Quand la HAS invente l’injection à sec !

Depuis le mois d’octobre, le CLAMOXYL © 1g IM/IV est délivré sans solvant. De nombreuses infirmières et infirmiers se sont heurtés depuis à cette situation ubuesque dans laquelle une injection à préparer est prescrite sans solvant …. En l’absence de prescription de solvant, les IDEL seront-ils conviées par le ministère à improviser ?

C’est le Comité européen des médicaments à usage humain (CHMP) qui, pour des raisons de toxicité, a demandé la suppression du solvant à base d’alcool benzylique permettant alors la préparation extemporanée de l’injection.
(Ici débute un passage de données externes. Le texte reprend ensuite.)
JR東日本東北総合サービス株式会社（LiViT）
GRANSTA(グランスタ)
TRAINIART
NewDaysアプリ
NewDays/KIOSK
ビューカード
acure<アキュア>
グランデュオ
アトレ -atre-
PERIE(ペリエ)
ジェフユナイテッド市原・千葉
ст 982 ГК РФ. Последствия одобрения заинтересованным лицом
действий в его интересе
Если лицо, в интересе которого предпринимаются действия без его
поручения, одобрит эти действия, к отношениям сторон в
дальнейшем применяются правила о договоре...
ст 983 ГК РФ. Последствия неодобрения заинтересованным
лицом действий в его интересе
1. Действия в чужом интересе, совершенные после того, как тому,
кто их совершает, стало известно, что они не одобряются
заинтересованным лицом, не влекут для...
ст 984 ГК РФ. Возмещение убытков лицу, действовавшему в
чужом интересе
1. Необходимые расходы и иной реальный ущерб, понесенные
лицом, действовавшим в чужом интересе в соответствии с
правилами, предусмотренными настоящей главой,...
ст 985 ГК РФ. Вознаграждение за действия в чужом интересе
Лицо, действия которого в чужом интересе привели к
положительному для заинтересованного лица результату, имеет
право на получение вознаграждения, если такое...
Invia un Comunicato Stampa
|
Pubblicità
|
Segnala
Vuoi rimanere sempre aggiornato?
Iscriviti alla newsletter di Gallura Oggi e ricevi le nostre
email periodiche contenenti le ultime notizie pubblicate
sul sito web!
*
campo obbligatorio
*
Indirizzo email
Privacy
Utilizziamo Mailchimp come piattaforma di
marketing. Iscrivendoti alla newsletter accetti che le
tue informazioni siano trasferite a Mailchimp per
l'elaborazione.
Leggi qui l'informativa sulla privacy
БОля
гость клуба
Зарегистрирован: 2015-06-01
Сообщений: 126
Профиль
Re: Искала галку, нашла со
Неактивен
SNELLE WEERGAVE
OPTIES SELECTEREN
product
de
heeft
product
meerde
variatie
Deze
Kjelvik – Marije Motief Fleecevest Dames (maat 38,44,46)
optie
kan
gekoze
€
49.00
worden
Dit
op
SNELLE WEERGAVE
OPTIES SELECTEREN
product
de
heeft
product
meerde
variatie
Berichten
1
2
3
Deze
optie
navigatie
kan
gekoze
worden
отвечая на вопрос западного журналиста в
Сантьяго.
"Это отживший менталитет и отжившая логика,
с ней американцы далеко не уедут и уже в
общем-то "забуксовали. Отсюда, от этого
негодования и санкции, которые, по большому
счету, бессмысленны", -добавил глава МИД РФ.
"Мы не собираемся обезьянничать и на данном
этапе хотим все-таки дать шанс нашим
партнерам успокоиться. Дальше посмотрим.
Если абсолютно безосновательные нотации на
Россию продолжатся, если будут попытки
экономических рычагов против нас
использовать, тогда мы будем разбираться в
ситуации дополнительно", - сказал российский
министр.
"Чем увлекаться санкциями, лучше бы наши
Cette demande a été suivie d’un avis positif de la commission de la transparence (Haute Autorité de Santé) au mois d’avril dernier.
Aujourd’hui, de nombreux IDEL ont la désagréable surprise de constater, au moment où ils s’apprêtent à réaliser l’injection, qu’ils ne disposent que de la poudre d’amoxicilline.

Le Vidal indique clairement que par voie IM, la dissolution doit être réalisée (sur la base de 1 g d’amoxicilline) par 5 ml d’eau pour préparation injectable (EPPI).

Or, la réglementation et les jurisprudences sont claires, il est illégal d’injecter tout produit qui n’aurait pas fait l’objet d’une prescription médicale en bonne et due forme, ceci est vrai même pour l’eau !

Sans compter que l’eau pour préparation injectable n’a jamais fait partie du “petit matériel nécessaire à la réalisation de l’acte facturé” (arrêté du 13 avril 2007) que doit fournir l’IDEL au même titre que les aiguilles et seringues…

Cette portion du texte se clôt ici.